🤖 AI Summary
Existing LLM evaluation frameworks prioritize capability assessment while neglecting safety, and unidimensional weighted rankings lack interpretability. To address these limitations, this paper proposes the first dynamic leaderboard framework that jointly optimizes for both capability and safety. Methodologically, it integrates an interactive LLM arena with a novel multi-objective optimization algorithm—“Distance-to-Optimal-Score”—to achieve interpretable, balanced trade-offs between capability and safety metrics. The framework incorporates comprehensive safety evaluations (e.g., jailbreaking, bias, hallucination) and a dynamic leaderboard mechanism that adapts to evolving model releases. In its inaugural benchmarking round, 26 mainstream models were assessed, uncovering pervasive critical safety vulnerabilities—even among state-of-the-art models.
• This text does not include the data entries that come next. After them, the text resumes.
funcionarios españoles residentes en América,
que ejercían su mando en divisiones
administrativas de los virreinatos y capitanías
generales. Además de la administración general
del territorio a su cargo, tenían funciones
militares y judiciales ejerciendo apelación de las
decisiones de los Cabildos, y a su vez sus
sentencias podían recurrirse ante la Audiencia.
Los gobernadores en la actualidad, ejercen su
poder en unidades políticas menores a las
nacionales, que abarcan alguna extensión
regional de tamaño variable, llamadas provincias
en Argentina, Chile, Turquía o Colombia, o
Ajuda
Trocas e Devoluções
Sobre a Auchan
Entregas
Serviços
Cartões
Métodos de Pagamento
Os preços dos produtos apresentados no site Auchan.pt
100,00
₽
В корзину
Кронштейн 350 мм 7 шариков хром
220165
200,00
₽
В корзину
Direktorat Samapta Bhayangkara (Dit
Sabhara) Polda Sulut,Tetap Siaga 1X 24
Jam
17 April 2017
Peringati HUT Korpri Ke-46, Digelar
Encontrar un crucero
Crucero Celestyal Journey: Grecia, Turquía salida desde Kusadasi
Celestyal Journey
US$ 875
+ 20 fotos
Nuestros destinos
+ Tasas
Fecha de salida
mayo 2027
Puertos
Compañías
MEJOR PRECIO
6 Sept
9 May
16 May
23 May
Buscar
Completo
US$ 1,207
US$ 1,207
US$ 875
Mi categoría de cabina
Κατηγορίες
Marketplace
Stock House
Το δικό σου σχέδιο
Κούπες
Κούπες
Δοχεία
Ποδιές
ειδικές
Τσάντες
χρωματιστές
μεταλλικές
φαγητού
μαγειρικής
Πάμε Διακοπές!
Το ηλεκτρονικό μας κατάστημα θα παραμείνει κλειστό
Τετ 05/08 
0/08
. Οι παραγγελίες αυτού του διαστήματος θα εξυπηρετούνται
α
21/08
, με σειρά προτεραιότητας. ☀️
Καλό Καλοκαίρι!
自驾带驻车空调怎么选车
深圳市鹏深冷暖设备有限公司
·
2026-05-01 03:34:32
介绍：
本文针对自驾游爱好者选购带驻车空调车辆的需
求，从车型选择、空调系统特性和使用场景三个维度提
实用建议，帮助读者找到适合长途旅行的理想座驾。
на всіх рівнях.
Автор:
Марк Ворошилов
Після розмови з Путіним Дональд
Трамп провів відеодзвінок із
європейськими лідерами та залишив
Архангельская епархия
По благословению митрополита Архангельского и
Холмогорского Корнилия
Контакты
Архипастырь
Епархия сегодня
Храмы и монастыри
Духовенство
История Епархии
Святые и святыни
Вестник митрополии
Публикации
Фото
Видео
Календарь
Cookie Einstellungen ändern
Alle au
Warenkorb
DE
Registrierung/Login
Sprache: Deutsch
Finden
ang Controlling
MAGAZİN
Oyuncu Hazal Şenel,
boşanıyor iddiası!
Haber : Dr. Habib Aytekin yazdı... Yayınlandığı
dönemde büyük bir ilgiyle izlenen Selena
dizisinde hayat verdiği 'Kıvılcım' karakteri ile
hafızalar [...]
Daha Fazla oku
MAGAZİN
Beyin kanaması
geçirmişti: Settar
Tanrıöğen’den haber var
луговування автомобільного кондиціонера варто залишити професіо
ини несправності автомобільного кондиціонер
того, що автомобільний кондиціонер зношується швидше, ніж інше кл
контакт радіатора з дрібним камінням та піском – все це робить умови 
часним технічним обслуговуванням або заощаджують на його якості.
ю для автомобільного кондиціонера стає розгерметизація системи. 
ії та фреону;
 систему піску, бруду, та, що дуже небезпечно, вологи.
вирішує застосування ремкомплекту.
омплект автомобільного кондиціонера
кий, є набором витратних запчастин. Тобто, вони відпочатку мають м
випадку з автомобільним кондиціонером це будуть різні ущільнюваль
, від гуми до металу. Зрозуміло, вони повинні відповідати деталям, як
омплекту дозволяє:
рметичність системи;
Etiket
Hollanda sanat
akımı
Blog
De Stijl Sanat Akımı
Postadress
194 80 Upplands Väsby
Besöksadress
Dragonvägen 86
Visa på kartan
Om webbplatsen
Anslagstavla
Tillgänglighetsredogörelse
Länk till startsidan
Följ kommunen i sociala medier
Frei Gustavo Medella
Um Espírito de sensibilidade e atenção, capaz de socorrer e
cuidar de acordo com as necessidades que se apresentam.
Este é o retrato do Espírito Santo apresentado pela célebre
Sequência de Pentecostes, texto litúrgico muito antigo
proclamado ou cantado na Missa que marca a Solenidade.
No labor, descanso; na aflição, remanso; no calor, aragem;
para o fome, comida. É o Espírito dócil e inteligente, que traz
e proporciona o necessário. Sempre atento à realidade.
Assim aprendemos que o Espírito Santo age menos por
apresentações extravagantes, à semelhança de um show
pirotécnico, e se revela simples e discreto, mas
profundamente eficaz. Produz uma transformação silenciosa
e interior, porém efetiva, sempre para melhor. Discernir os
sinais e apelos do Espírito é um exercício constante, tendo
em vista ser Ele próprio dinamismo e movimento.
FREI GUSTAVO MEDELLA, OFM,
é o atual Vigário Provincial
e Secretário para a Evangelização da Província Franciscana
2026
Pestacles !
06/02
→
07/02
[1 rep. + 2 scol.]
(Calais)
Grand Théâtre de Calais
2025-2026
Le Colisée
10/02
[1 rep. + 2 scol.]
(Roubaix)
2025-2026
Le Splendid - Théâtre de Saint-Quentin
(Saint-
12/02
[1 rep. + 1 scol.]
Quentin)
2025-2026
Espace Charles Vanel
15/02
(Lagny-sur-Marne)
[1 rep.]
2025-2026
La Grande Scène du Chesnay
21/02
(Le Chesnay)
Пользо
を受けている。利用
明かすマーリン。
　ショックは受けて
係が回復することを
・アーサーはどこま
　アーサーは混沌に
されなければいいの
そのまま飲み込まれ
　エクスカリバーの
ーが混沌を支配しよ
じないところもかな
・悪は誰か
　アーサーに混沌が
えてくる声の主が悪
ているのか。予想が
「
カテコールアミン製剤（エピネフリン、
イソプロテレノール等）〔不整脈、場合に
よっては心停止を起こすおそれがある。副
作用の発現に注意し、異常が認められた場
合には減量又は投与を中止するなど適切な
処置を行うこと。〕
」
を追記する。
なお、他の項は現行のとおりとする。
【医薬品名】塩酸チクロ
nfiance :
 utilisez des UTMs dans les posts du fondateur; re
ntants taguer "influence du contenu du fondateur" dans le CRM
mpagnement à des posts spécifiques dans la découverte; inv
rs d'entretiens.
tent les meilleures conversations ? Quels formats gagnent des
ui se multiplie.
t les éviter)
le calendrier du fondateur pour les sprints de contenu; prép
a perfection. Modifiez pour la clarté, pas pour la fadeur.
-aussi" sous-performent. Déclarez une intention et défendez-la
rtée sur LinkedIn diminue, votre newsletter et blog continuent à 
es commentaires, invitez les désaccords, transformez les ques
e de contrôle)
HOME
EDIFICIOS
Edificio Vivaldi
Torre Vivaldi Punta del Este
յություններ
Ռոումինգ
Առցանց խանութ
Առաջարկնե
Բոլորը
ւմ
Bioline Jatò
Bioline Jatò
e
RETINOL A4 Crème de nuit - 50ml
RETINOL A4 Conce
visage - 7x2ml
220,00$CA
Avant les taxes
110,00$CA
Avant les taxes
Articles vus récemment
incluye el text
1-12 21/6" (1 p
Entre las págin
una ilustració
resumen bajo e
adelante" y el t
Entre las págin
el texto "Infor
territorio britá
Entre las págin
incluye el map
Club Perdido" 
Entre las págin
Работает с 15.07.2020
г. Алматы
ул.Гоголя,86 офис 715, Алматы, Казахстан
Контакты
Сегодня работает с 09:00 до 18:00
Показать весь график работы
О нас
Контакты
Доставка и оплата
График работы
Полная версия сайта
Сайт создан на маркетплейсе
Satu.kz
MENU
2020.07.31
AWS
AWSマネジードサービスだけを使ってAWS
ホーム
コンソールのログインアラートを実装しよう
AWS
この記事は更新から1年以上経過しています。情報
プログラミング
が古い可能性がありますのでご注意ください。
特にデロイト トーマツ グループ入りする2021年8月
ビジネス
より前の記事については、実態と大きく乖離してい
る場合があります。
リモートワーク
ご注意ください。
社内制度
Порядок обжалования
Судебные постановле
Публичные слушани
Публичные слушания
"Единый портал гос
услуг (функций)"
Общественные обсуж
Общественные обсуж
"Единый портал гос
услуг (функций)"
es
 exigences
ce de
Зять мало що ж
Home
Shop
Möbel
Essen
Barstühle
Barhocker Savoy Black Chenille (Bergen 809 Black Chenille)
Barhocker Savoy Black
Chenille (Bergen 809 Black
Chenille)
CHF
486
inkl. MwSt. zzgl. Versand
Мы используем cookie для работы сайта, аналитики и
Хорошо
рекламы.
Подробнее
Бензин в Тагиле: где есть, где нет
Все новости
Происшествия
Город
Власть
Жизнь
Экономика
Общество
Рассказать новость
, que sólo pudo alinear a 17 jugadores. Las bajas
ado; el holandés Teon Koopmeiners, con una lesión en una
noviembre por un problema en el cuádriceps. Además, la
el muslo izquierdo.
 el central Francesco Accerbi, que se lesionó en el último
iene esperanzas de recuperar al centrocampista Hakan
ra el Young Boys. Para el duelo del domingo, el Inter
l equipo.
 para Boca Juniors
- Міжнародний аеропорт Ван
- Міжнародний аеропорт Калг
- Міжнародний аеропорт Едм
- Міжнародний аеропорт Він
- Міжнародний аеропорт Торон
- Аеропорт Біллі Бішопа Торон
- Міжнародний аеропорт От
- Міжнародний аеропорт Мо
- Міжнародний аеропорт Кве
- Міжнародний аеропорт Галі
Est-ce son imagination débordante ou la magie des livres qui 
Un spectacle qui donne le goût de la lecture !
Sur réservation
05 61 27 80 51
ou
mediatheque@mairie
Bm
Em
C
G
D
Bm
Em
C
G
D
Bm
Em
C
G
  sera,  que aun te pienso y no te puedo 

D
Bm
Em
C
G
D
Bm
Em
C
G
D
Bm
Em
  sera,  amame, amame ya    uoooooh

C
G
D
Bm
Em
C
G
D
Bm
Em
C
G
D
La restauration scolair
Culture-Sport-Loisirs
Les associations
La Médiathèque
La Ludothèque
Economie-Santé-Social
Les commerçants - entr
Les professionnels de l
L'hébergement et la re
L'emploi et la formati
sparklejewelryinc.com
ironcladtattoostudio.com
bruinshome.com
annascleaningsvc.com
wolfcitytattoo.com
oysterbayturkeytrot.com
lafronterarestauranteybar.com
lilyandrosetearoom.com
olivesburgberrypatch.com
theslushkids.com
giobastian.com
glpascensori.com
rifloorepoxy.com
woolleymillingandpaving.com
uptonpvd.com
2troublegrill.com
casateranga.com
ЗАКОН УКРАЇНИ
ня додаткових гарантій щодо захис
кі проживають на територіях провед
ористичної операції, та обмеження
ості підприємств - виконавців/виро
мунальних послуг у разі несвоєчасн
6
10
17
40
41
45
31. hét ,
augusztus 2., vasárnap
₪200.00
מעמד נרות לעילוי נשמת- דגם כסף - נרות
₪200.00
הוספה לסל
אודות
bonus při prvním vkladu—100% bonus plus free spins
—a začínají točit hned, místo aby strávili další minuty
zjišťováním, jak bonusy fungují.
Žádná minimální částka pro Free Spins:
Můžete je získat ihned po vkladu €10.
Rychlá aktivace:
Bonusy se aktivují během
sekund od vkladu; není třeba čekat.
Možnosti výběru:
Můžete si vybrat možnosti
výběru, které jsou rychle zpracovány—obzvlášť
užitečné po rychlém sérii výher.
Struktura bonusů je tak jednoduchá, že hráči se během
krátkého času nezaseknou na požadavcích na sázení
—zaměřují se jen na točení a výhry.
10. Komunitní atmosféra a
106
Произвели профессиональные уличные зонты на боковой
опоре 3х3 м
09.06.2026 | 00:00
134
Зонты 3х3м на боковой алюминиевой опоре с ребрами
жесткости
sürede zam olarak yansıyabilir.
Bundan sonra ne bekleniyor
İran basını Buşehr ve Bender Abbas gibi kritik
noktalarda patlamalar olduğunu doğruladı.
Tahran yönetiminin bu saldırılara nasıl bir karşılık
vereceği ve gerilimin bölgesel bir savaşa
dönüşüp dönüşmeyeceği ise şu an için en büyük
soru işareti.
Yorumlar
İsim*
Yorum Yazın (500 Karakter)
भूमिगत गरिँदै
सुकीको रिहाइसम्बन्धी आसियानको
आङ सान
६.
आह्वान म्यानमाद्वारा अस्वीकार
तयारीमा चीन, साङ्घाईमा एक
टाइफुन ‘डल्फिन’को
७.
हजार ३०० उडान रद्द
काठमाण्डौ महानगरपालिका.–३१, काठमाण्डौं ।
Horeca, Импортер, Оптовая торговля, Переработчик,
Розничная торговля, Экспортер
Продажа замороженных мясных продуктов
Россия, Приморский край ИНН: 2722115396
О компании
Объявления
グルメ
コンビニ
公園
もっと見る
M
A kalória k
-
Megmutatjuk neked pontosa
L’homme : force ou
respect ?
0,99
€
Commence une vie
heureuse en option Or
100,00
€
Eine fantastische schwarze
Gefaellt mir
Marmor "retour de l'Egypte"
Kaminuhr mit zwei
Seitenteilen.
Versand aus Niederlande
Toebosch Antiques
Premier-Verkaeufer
The resulting framework delivers a reproducible, extensible, and responsible AI benchmarking suite, establishing a new paradigm for dual-objective LLM evaluation.
📝 Abstract
To address this gap, we introduce Libra-Leaderboard, a comprehensive framework designed to rank LLMs through a balanced evaluation of performance and safety. Combining a dynamic leaderboard with an interactive LLM arena, Libra-Leaderboard encourages the joint optimization of capability and safety. Unlike traditional approaches that average performance and safety metrics, Libra-Leaderboard uses a distance-to-optimal-score method to calculate the overall rankings. This approach incentivizes models to achieve a balance rather than excelling in one dimension at the expense of some other ones. In the first release, Libra-Leaderboard evaluates 26 mainstream LLMs from 14 leading organizations, identifying critical safety challenges even in state-of-the-art models.